Müzede Tolga'nın çocukluğundan şehit olduğu geceye kadar geçen süredeki tüm eşyalarını sergilediklerini bildiren Ecebalın, şöyle konuştu:

"Bir odayı oğlu için Tolga’ya yapmak istedim. Kapısına kilit vurup, ara sıra sadece ben girecektim. Oğlu büyüdüğü zaman oğluyla oturacaktım o odada. Tolgayı, babasını anlatacaktım ona. Ama Tolga bir odaya sığmadı. Burada Tolga’nın giydiği kıyafetler var. O gece ayağında olan kanlı ayakkabıları var. Müzede o geceye ait her şey var. Burada Tolga’nın çocukluğundan, gençliğine ve şehit olana kadar geçirdiği hayatı bölüm bölüm anlatan köşeler yaptık. Burası sadece Tolga değil, 15 Temmuz şehitlerinin müzesi. Onlar da var burada. 15 Temmuz'u anlatan köşemiz var. Sayın Cumhurbaşkanımızın, Sayın Başbakanımızın o gece gösterdiği liderliğin fotoğrafları var. Biz bunları ziyarete gelen öğrencilere anlatıyoruz. Öğrencilere anlatmaya önce 15 Temmuz köşesinden başlatıyoruz. Bu abiler, amcalar neden tankların altında deyip olan biteni soruyorlar. Onlara vatan için, bayrak için, sizin geleceğiniz için bu insanlar şehit oldu diyoruz. Onlara ailelerini üzmemeleri, derslerine çalışmalarını öğütleyip Tolga ağabeyleri, Ömer Halisler ve tüm şehitler için söz alıyoruz; bu vatana sahip çıksınlar diye. Burası başka bir şey. Burası gözle bakılıp, dille anlatılacak bir yer değil, gönül gözüyle bakılması lazım. Biz buraya gönlümüzü koyduk. Buraya gelen kişiler 'Biz burada Tolga'yı yaşadık, Tolga'yı hissettik. 15 Temmuz televizyonda gördüğümüz gibi değilmiş, burada hissettik' diyorlar.

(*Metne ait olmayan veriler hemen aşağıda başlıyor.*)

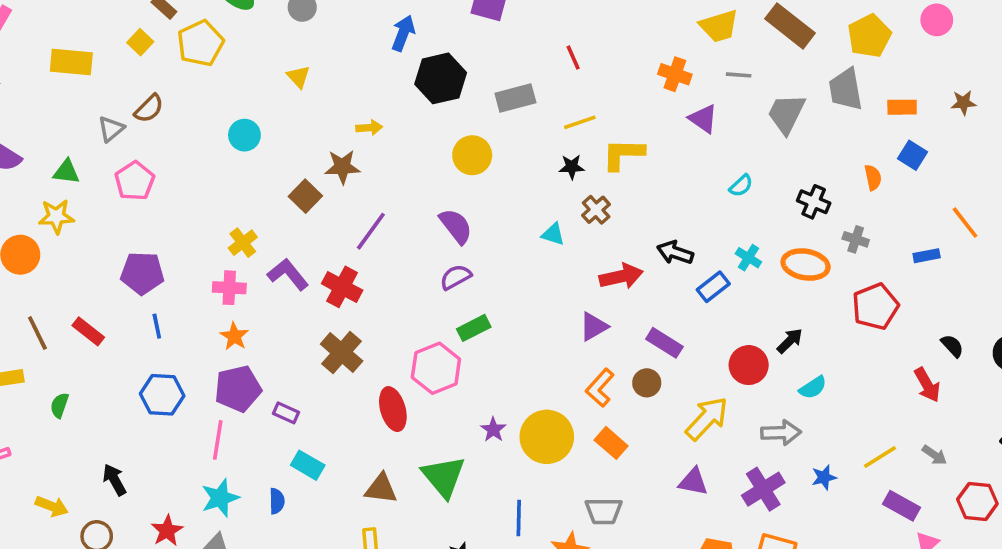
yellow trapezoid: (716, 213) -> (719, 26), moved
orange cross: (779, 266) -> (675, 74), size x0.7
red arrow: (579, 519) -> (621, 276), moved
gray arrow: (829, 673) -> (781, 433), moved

Büyüklerimiz de gelip ziyaret ettiler ve burasının farklı bir yer olduğunu ifade ettiler."

- "Ben de bakmadım karneme, ilk önce babama göstereceğim"

Müze evine şehit Tolga'nın annesinin ve çocuklarının gelmesini pek istemediğini ifade eden Ecebalın, sözlerini şöyle tamamladı:

"Annelerini pek getirmiyorum buraya. O hiç dayanamıyor. Anneler başka. Ben bu süreçte öğrendim. Tolga'nın çocukları nadir de olsa geliyorlar. Oğlu geçenlerde karne aldı. 'Karnene bakabilir miyim dedeciğim' dedim, 'Hayır bakamazsın dede' diye cevap verdi. Nedenini sorduğumda, 'Ben de bakmadım karneme, ilk önce babama göstereceğim.' dedi. Şehitliğe, babasının kabrine gidip önce dua etti sonra karnesini açtı. Ben Tolga'nın buradaki ceketlerinin cebine 5 lira 10 lira bırakıyorum. Torunum Bade, babasının ceketlerinin ceplerine bakıyor ve 'Dede, babam yine bana para bırakmış, cebinde para buldum' diye bana sesleniyor. Ona 'Evet, senin baban şehit ve şehitler ölmez. Senin için buraya gelip para bırakıyor.’ diyorum, çok seviniyor. Bazen de 'Bana ne. Babamı özledim Allah'ım, artık dayanamıyorum.' diye ağlıyor. Teselli edip ‘Sen şehit kızısın, güçlü olman lazım.' diyorum. Bu döktüğümüz gözyaşları da gururdan, bize bıraktıkları şereften."